Dall’altra parte ci sono le immagini che puntualmente tornano nella mia mente. Una fra tutte l’immagine di lei che da sola si dirige verso la stazione ben consapevole di ciò che sta andando a fare. La vedo con una precisione tale che talvolta mi sembra di esserci stato, lì con lei. Invece no, lei era da sola.

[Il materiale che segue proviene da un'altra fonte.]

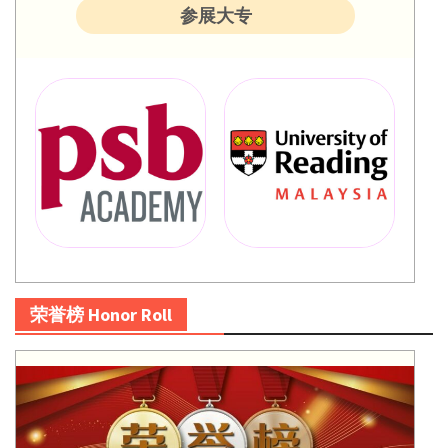
参展大专
荣誉榜 Honor Roll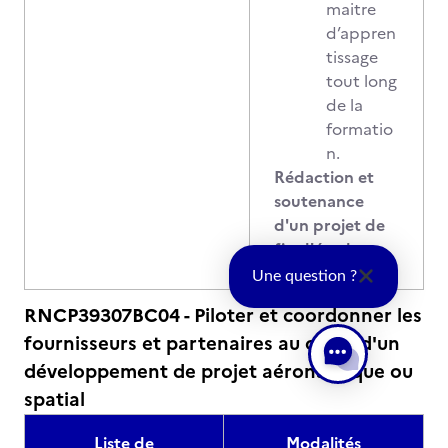
maitre
d’appren
tissage
tout long
de la
formatio
n.
Rédaction et
soutenance
d'un projet de
fin d'études
Une question ?
RNCP39307BC04 - Piloter et coordonner les
fournisseurs et partenaires au cours d'un
développement de projet aéronautique ou
spatial
Liste de
Modalités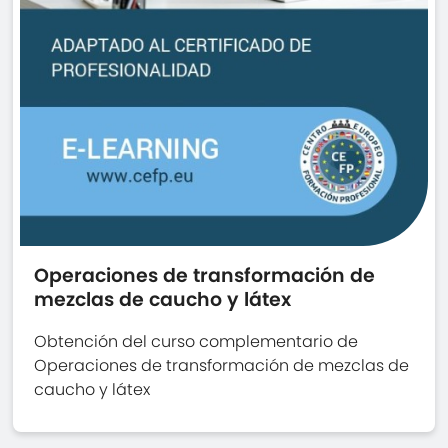
Operaciones de transformación de
mezclas de caucho y látex
Obtención del curso complementario de
Operaciones de transformación de mezclas de
caucho y látex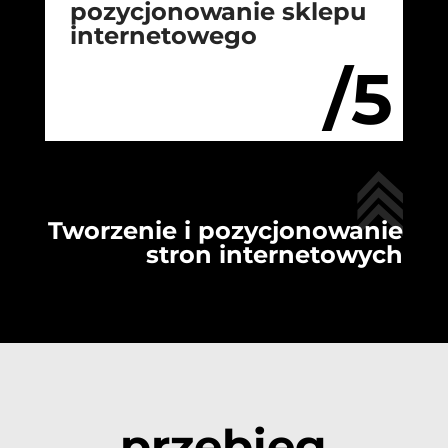
pozycjonowanie sklepu
internetowego
/5
Tworzenie i pozycjonowanie
stron internetowych
przebieg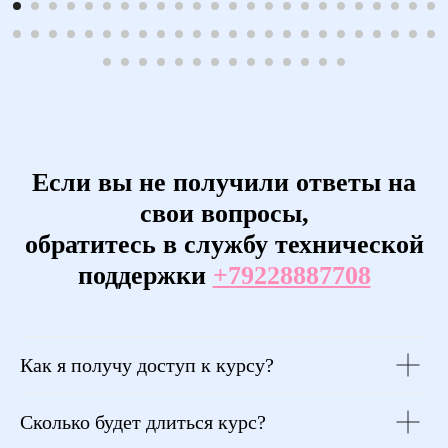
Если вы не получили ответы на
свои вопросы,
обратитесь в службу технической
поддержки
+79228887708
Как я получу доступ к курсу?
Сколько будет длиться курс?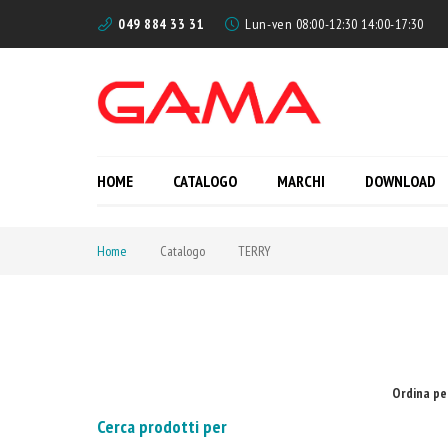
049 884 33 31
Lun-ven 08:00-12:30 14:00-17:30
HOME
CATALOGO
MARCHI
DOWNLOAD
Home
Catalogo
TERRY
Ordina pe
Cerca prodotti per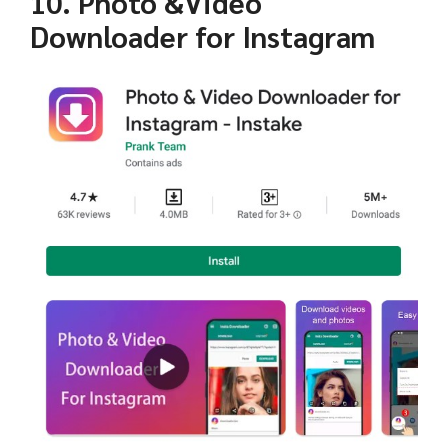
10. Photo &Video
Downloader for Instagram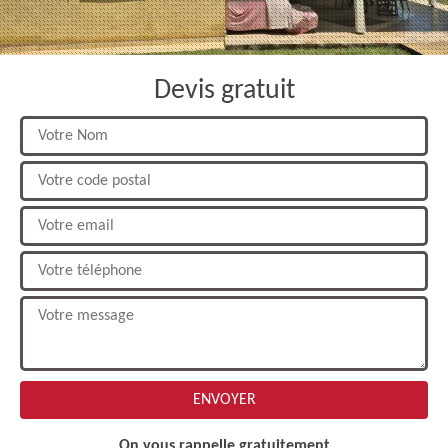
Devis gratuit
On vous rappelle gratuitement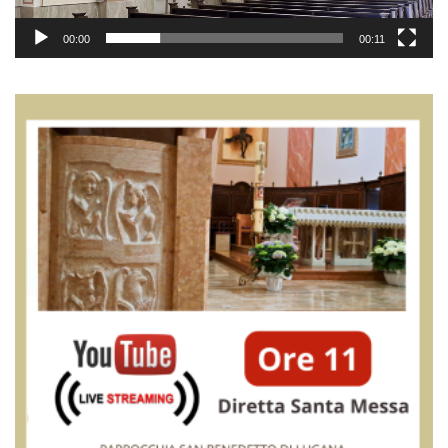
00:00
00:11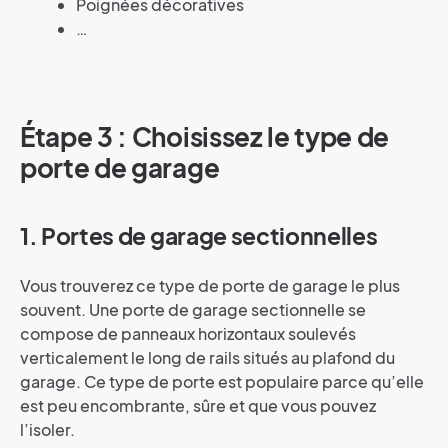
Poignées décoratives
…
Étape 3 : Choisissez le type de
porte de garage
1. Portes de garage sectionnelles
Vous trouverez ce type de porte de garage le plus
souvent. Une porte de garage sectionnelle se
compose de panneaux horizontaux soulevés
verticalement le long de rails situés au plafond du
garage. Ce type de porte est populaire parce qu’elle
est peu encombrante, sûre et que vous pouvez
l’isoler.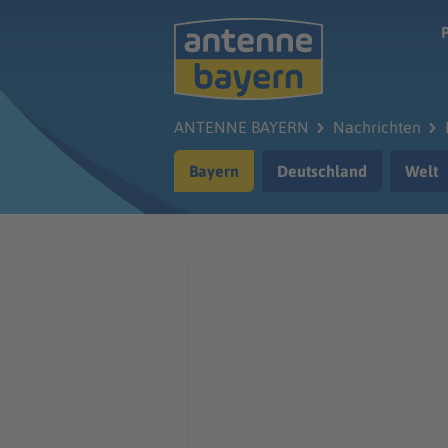
Zum Hauptinhalt springen
ANTENNE BAYERN
Nachrichten
Bayern
Deutschland
Welt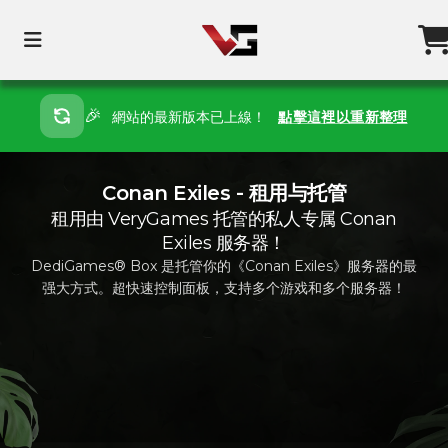
🎉
網站的最新版本已上線！
點擊這裡以重新整理
Conan Exiles - 租用与托管
租用由 VeryGames 托管的私人专属 Conan
Exiles 服务器！
DediGames® Box 是托管你的《Conan Exiles》服务器的最
强大方式。超快速控制面板，支持多个游戏和多个服务器！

Per alcuni mesi ho evitato di rendere pubblici i dettagli di questa storia, anche se urlarli al mondo mi fa bene. Ho evitato di farlo per pudore ma la verità è che non c’è niente di cui vergognarsi. Tre mesi dopo aver saputo che lei si era uccisa sono ancora dilaniato dal dolore, ma non me ne vergogno. Ho avuto a che fare con tante persone che hanno cercato di starmi vicino, nonostante il dolore che mi perseguita ogni giorno è qualcosa di difficile anche solo da spiegare. E ho avuto a che fare con gente che ha solo voluto ficcanasare nel mio dolore oppure che si è semplicemente allontanata, forse spaventata da questa tragedia.

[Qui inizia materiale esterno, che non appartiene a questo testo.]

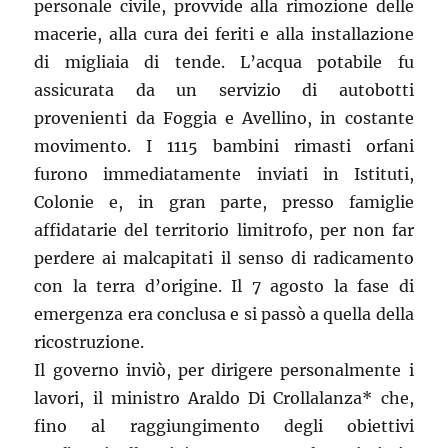
personale civile, provvide alla rimozione delle
macerie, alla cura dei feriti e alla installazione
di migliaia di tende. L’acqua potabile fu
assicurata da un servizio di autobotti
provenienti da Foggia e Avellino, in costante
movimento. I 1115 bambini rimasti orfani
furono immediatamente inviati in Istituti,
Colonie e, in gran parte, presso famiglie
affidatarie del territorio limitrofo, per non far
perdere ai malcapitati il senso di radicamento
con la terra d’origine. Il 7 agosto la fase di
emergenza era conclusa e si passò a quella della
ricostruzione.
Il governo inviò, per dirigere personalmente i
lavori, il ministro Araldo Di Crollalanza* che,
fino al raggiungimento degli obiettivi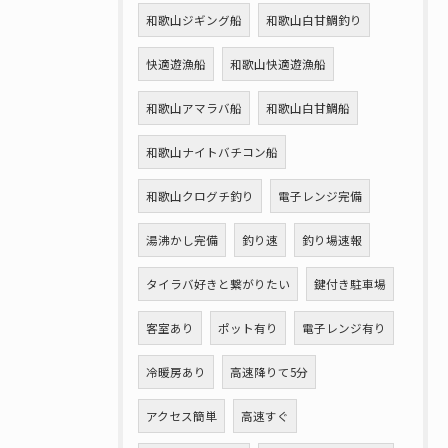
和歌山ジギング船
和歌山白甘鯛釣り
快適遊漁船
和歌山快適遊漁船
和歌山アマラバ船
和歌山白甘鯛船
和歌山ナイトバチコン船
和歌山クログチ釣り
電子レンジ完備
湯沸かし完備
釣り速
釣り場速報
タイラバ好きと繋がりたい
鍵付き駐車場
客室あり
ポット有り
電子レンジ有り
冷暖房あり
高速降りて5分
アクセス簡単
高速すぐ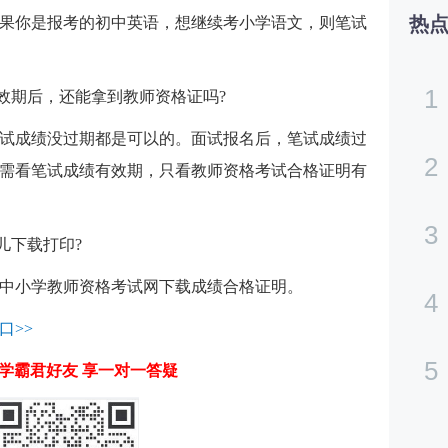
热
果你是报考的初中英语，想继续考小学语文，则笔试
1
有效期后，还能拿到教师资格证吗?
试成绩没过期都是可以的。面试报名后，笔试成绩过
2
需看笔试成绩有效期，只看教师资格考试合格证明有
3
儿下载打印?
中小学教师资格考试网下载成绩合格证明。
4
口>>
5
学霸君好友 享一对一答疑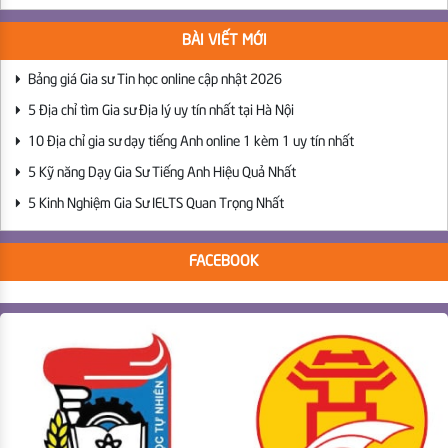
BÀI VIẾT MỚI
Bảng giá Gia sư Tin học online cập nhật 2026
5 Địa chỉ tìm Gia sư Địa lý uy tín nhất tại Hà Nội
10 Địa chỉ gia sư dạy tiếng Anh online 1 kèm 1 uy tín nhất
5 Kỹ năng Dạy Gia Sư Tiếng Anh Hiệu Quả Nhất
5 Kinh Nghiệm Gia Sư IELTS Quan Trọng Nhất
FACEBOOK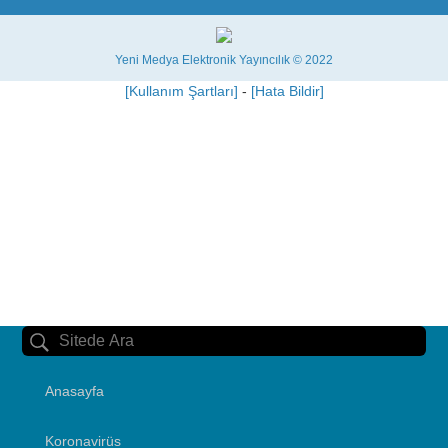
Yeni Medya Elektronik Yayıncılık © 2022
[Kullanım Şartları]
-
[Hata Bildir]
Anasayfa
Koronavirüs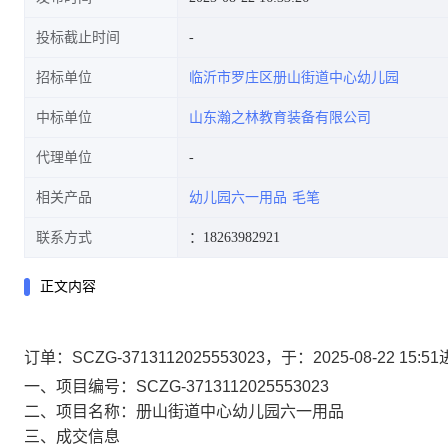
投标截止时间
招标单位
临沂市罗庄区册山街道中心幼儿园
中标单位
山东瀚之林教育装备有限公司
代理单位
相关产品
幼儿园六一用品
毛笔
联系方式
：18263982921
正文内容
订单：SCZG-3713112025553023，于：2025-08-2
一、项目编号：SCZG-3713112025553023
二、项目名称：册山街道中心幼儿园六一用品
三、成交信息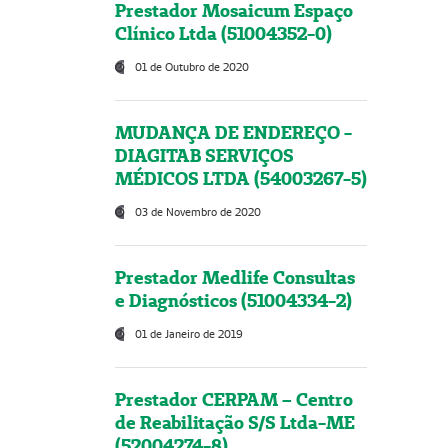
Prestador Mosaicum Espaço
Clínico Ltda (51004352-0)
01 de Outubro de 2020
MUDANÇA DE ENDEREÇO -
DIAGITAB SERVIÇOS
MÉDICOS LTDA (54003267-5)
03 de Novembro de 2020
Prestador Medlife Consultas
e Diagnósticos (51004334-2)
01 de Janeiro de 2019
Prestador CERPAM – Centro
de Reabilitação S/S Ltda-ME
(52004274-8)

Parlando con un altro survivor, ho realizzato come sarebbe stato tutto diverso se quel 13 novembre io fossi, per esempio, stato investito e mi fossi fratturato un sacco di ossa. È ovvio che si tratta di due cose differenti, ma quello che intendo dire è che i traumi fisici sono considerati molto di più di quelli psichici. Se sei a letto con le gambe ingessate sembri più «a pezzi» di una persona che ha subito un lutto come questo e che esteriormente è come prima ma dentro è devastata. Questo dovrebbe essere una lezione per tutti: i disagi psicologici non sono un semplice «stare male», non sono una tristezza passeggera quindi «Prova a distrarti e andrà meglio». Alcune volte sono malattie a tutti gli effetti, altre volte sono traumi che hanno la stessa forza e la stessa violenza (se non superiore) di traumi fisici come un grave incidente stradale, tanto per rifarmi all’esempio che ho fatto prima.

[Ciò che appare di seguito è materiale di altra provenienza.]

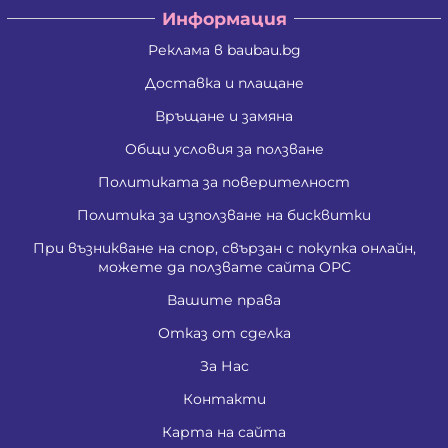
Информация
Реклама в baubau.bg
Доставка и плащане
Връщане и замяна
Общи условия за ползване
Политиката за поверителност
Политика за използване на бисквитки
При възникване на спор, свързан с покупка онлайн,
можете да ползвате сайта ОРС
Вашите права
Отказ от сделка
За Нас
Контакти
Карта на сайта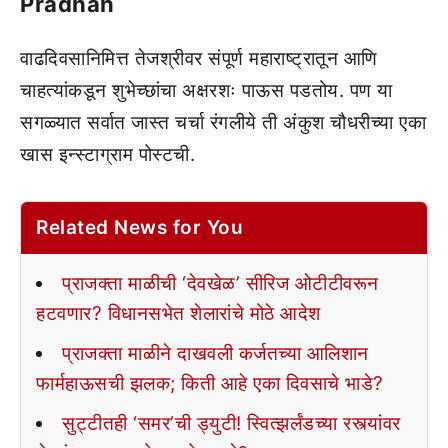
Pradhan
वाढदिवसानिमित्त तेजश्रीवर संपूर्ण महाराष्ट्रातून आणि
चाहत्यांकडून शुभेच्छांचा अक्षरशः पाऊस पडतोय. पण या
सगळ्यात सर्वात जास्त चर्चा रंगलीये ती अंकुश चौधरीच्या एका
खास इन्स्टाग्राम पोस्टची.
Related News for You
प्राजक्ता माळीची ‘देवखेळ’ सीरिज ओटीटीवरून
हटवणार? विधानसभेत शेलारांचे मोठे आदेश
प्राजक्ता माळीने दाखवली कर्जतच्या आलिशान
फार्महाऊसची झलक; किती आहे एका दिवसाचे भाडे?
सुट्टीतही ‘समर’ची ड्युटी! स्वित्झर्लंडच्या रस्त्यांवर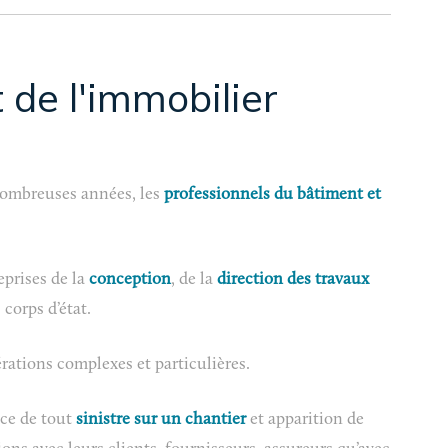
t de l'immobilier
 nombreuses années, les
professionnels du bâtiment et
eprises de la
conception
, de la
direction des travaux
 corps d’état.
érations complexes et particulières.
nce de tout
sinistre sur un chantier
et apparition de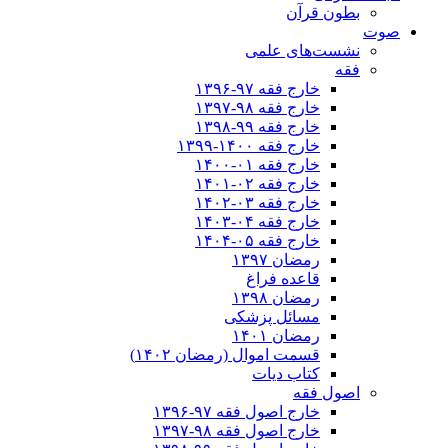
بطون قرآن
صوت
نشست‌های علمی
فقه
خارج فقه ۹۷-۱۳۹۶
خارج فقه ۹۸-۱۳۹۷
خارج فقه ۹۹-۱۳۹۸
خارج فقه ۱۴۰۰-۱۳۹۹
خارج فقه ۰۱-۱۴۰۰
خارج فقه ۰۲-۱۴۰۱
خارج فقه ۰۳-۱۴۰۲
خارج فقه ۰۴-۱۴۰۳
خارج فقه ۰۵-۱۴۰۴
رمضان ۱۳۹۷
قاعده فراغ
رمضان ۱۳۹۸
مسائل پزشکی
رمضان ۱۴۰۱
قسمت اموال (رمضان ۱۴۰۲)
کتاب دیات
اصول فقه
خارج اصول فقه ۹۷-۱۳۹۶
خارج اصول فقه ۹۸-۱۳۹۷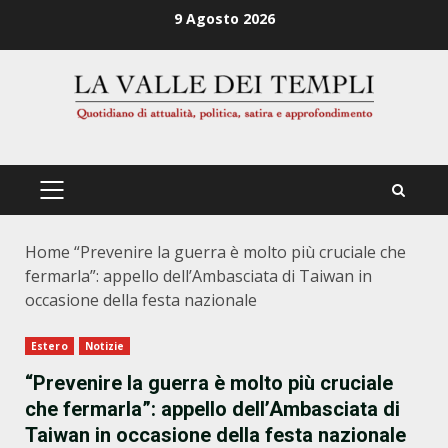
Zum
9 Agosto 2026
Inhalt
springen
PRIMÄRES
MENÜ
Home
“Prevenire la guerra è molto più cruciale che
fermarla”: appello dell’Ambasciata di Taiwan in
occasione della festa nazionale
Estero
Notizie
“Prevenire la guerra è molto più cruciale
che fermarla”: appello dell’Ambasciata di
Taiwan in occasione della festa nazionale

Non mi vergogno di essere un survivor, non mi vergogno del mio dolore. So che non sarà mai tutto come prima, so che non sarò mai più quello di prima. Ma sto lavorando per scendere a patti con il dolore che mi perseguita ogni giorno e spero di riuscire a declinare questo trauma in un modo che mi possa permettere di rendermi utile per gli altri.

Per quanto riguarda lei, quello che mi rimane sono i ricordi. Quelli belli e quelli brutti. Mi ricordo quando l’ho accompagnata al suo primo giorno di lavoro tenendole la mano per cercare di tranquillizzarla. Ma la verità è che ero più in ansia io di lei. Mi ricordo le lezioni di chitarra che diventavano sempre delle chiacchierate lunghissime. Tutti gli altri ricordi li tengo per me, sono un tesoro che conserverò per sempre.